Given a bordered surface $S$ (I imagine this is true for non-orientable surfaces too, but you may restrict to the case of orientable surfaces) with finitely many marked points on each boundary component.
Is it true that up to the action of the mapping class group $MCG(S)$ there are only finitely many arcs connecting marked points?
Yes, it is true. In brief, the reason is that there are only finitely many possibilities for the surface $S \setminus \alpha$ that is obtained by cutting $S$ along $\alpha$. Let me give some details.
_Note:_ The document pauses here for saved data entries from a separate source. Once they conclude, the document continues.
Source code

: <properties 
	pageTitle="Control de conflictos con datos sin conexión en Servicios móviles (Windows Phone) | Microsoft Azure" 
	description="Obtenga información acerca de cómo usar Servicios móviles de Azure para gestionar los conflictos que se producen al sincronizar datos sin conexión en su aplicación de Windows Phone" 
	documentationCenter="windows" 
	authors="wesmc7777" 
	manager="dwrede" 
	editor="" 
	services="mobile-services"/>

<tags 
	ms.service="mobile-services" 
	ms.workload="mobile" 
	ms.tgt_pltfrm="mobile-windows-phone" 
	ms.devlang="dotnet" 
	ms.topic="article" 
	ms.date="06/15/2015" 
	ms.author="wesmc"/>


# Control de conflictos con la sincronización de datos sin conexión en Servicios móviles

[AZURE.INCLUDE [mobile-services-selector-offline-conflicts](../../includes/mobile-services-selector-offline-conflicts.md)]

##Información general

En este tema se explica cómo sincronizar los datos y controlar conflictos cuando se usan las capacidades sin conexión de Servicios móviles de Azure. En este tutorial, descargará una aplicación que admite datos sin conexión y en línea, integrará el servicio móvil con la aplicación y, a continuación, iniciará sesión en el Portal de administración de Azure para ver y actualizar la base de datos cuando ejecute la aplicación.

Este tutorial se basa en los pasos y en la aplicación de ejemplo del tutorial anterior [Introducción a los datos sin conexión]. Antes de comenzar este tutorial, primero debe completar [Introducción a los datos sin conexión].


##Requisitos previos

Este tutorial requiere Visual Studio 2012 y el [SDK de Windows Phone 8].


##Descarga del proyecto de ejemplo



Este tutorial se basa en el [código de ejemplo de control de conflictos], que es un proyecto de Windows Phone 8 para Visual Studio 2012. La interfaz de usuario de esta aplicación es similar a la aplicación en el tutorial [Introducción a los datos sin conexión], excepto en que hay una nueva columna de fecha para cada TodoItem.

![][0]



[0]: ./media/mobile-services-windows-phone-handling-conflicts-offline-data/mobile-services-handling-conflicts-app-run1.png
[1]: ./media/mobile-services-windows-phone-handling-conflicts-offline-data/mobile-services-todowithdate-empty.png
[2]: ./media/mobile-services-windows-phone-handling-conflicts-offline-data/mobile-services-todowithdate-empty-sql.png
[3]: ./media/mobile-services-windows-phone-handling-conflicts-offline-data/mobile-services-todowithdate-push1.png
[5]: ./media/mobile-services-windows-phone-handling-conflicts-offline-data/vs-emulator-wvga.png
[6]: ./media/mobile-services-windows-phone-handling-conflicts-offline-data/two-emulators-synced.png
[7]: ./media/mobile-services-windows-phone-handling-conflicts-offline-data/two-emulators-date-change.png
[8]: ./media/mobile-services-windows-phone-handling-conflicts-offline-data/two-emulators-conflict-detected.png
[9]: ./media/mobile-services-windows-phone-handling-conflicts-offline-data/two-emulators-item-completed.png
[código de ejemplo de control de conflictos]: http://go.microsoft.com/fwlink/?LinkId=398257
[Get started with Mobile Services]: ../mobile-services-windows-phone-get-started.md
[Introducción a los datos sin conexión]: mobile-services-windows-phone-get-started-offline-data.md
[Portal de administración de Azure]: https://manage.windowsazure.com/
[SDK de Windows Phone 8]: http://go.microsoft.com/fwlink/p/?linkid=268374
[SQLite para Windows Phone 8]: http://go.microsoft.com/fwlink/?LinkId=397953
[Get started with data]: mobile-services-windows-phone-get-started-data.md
Consider such an arc $\alpha$. Cutting along $\alpha$, let $S \setminus \alpha$ denote the resulting bordered surface, which inherits marked points on its boundary from the marked points on the boundary of $S$, and which has two special arcs on its boundary obtained from cutting along $\alpha$. Let's put "gluing decorations" on $S \setminus \alpha$, by coloring those two arcs red and matching their orientations in pairs according to the orientations of $\alpha$. Thus, the surface $S$ and the arc $\alpha$ can be recovered from $S \setminus \alpha$ as a quotient using the gluing decorations.
Let me now assume an important missing hypothesis, namely that the surface $S$ is compact and connected. It follows $S \setminus \alpha$ is also compact, it has at most two components, and one obtains bounds on the Euler characteristics and on the numbers of marked points of its components, bounds which are derived from the Euler characteristic and number of marked points of $S$ itself.
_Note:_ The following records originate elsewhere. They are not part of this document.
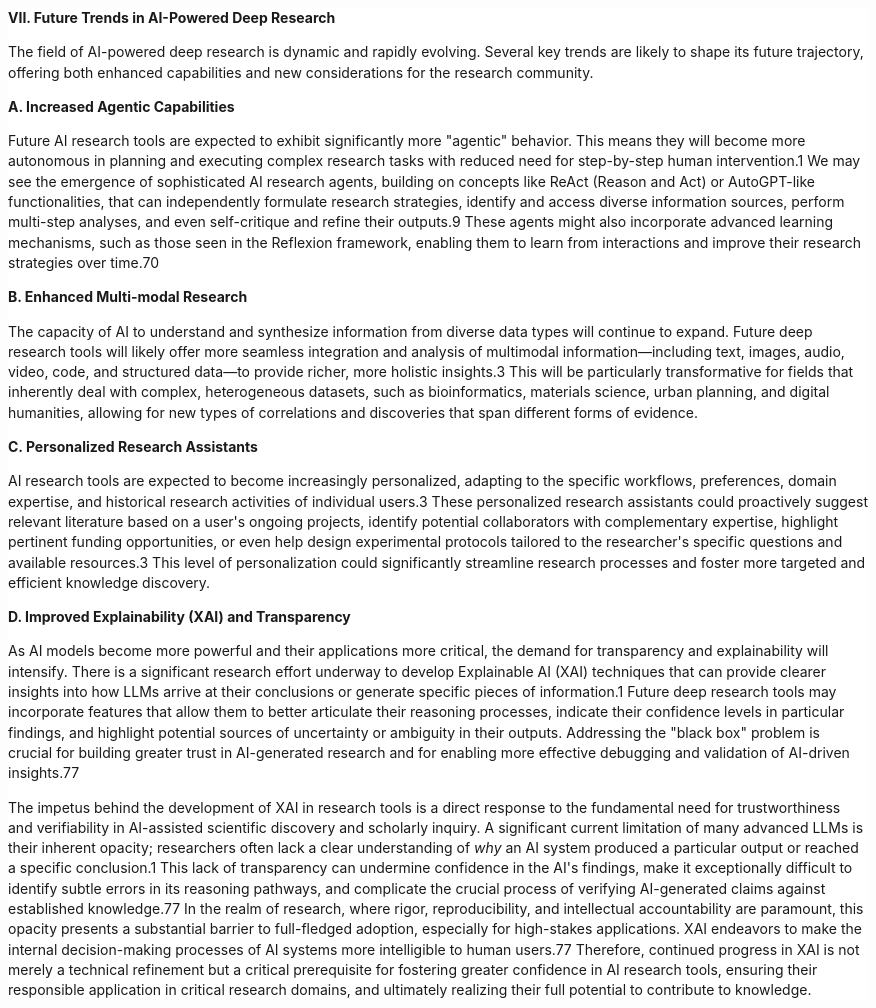 **VII. Future Trends in AI-Powered Deep Research**

The field of AI-powered deep research is dynamic and rapidly evolving. Several key trends are likely to shape its future trajectory, offering both enhanced capabilities and new considerations for the research community.

**A. Increased Agentic Capabilities**

Future AI research tools are expected to exhibit significantly more "agentic" behavior. This means they will become more autonomous in planning and executing complex research tasks with reduced need for step-by-step human intervention.1 We may see the emergence of sophisticated AI research agents, building on concepts like ReAct (Reason and Act) or AutoGPT-like functionalities, that can independently formulate research strategies, identify and access diverse information sources, perform multi-step analyses, and even self-critique and refine their outputs.9 These agents might also incorporate advanced learning mechanisms, such as those seen in the Reflexion framework, enabling them to learn from interactions and improve their research strategies over time.70

**B. Enhanced Multi-modal Research**

The capacity of AI to understand and synthesize information from diverse data types will continue to expand. Future deep research tools will likely offer more seamless integration and analysis of multimodal information—including text, images, audio, video, code, and structured data—to provide richer, more holistic insights.3 This will be particularly transformative for fields that inherently deal with complex, heterogeneous datasets, such as bioinformatics, materials science, urban planning, and digital humanities, allowing for new types of correlations and discoveries that span different forms of evidence.

**C. Personalized Research Assistants**

AI research tools are expected to become increasingly personalized, adapting to the specific workflows, preferences, domain expertise, and historical research activities of individual users.3 These personalized research assistants could proactively suggest relevant literature based on a user's ongoing projects, identify potential collaborators with complementary expertise, highlight pertinent funding opportunities, or even help design experimental protocols tailored to the researcher's specific questions and available resources.3 This level of personalization could significantly streamline research processes and foster more targeted and efficient knowledge discovery.

**D. Improved Explainability (XAI) and Transparency**

As AI models become more powerful and their applications more critical, the demand for transparency and explainability will intensify. There is a significant research effort underway to develop Explainable AI (XAI) techniques that can provide clearer insights into how LLMs arrive at their conclusions or generate specific pieces of information.1 Future deep research tools may incorporate features that allow them to better articulate their reasoning processes, indicate their confidence levels in particular findings, and highlight potential sources of uncertainty or ambiguity in their outputs. Addressing the "black box" problem is crucial for building greater trust in AI-generated research and for enabling more effective debugging and validation of AI-driven insights.77

The impetus behind the development of XAI in research tools is a direct response to the fundamental need for trustworthiness and verifiability in AI-assisted scientific discovery and scholarly inquiry. A significant current limitation of many advanced LLMs is their inherent opacity; researchers often lack a clear understanding of _why_ an AI system produced a particular output or reached a specific conclusion.1 This lack of transparency can undermine confidence in the AI's findings, make it exceptionally difficult to identify subtle errors in its reasoning pathways, and complicate the crucial process of verifying AI-generated claims against established knowledge.77 In the realm of research, where rigor, reproducibility, and intellectual accountability are paramount, this opacity presents a substantial barrier to full-fledged adoption, especially for high-stakes applications. XAI endeavors to make the internal decision-making processes of AI systems more intelligible to human users.77 Therefore, continued progress in XAI is not merely a technical refinement but a critical prerequisite for fostering greater confidence in AI research tools, ensuring their responsible application in critical research domains, and ultimately realizing their full potential to contribute to knowledge.
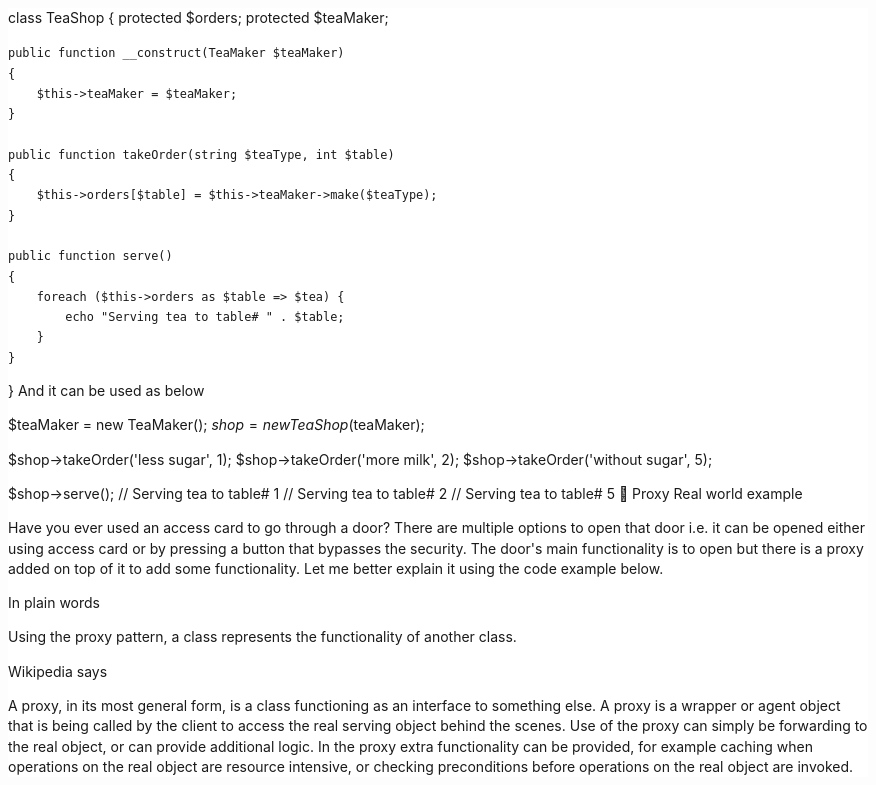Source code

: class TeaShop
{
    protected $orders;
    protected $teaMaker;

    public function __construct(TeaMaker $teaMaker)
    {
        $this->teaMaker = $teaMaker;
    }

    public function takeOrder(string $teaType, int $table)
    {
        $this->orders[$table] = $this->teaMaker->make($teaType);
    }

    public function serve()
    {
        foreach ($this->orders as $table => $tea) {
            echo "Serving tea to table# " . $table;
        }
    }
}
And it can be used as below

$teaMaker = new TeaMaker();
$shop = new TeaShop($teaMaker);

$shop->takeOrder('less sugar', 1);
$shop->takeOrder('more milk', 2);
$shop->takeOrder('without sugar', 5);

$shop->serve();
// Serving tea to table# 1
// Serving tea to table# 2
// Serving tea to table# 5
🎱 Proxy
Real world example

Have you ever used an access card to go through a door? There are multiple options to open that door i.e. it can be opened either using access card or by pressing a button that bypasses the security. The door's main functionality is to open but there is a proxy added on top of it to add some functionality. Let me better explain it using the code example below.

In plain words

Using the proxy pattern, a class represents the functionality of another class.

Wikipedia says

A proxy, in its most general form, is a class functioning as an interface to something else. A proxy is a wrapper or agent object that is being called by the client to access the real serving object behind the scenes. Use of the proxy can simply be forwarding to the real object, or can provide additional logic. In the proxy extra functionality can be provided, for example caching when operations on the real object are resource intensive, or checking preconditions before operations on the real object are invoked.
From this, and by applying the classification of surfaces, you can deduce that the surface $S \setminus \alpha$ falls into one of a specific finite set of decoration preserving homeomorphism classes relative to marked points. Let $N$ be the number of such classes.
Now we can conclude that, up to the action of $MCG(S)$, there are only $N$ arcs connecting marked points, because for any $N+1$ such arcs, say $\alpha_1,\ldots,\alpha_{N+1}$, amongst the surfaces $S - \alpha_1,\ldots,S-\alpha_{N+1}$ the pigeonhole principle will produce two of them, say $S - \alpha_i$ and $S-\alpha_j$, for which there exists a decoration preserving homeomorphism $f : S - \alpha_i \to S - \alpha_j$, and so $f$ induces a homeomoprhism $S \to S$ taking $\alpha_i$ to $\alpha_j$.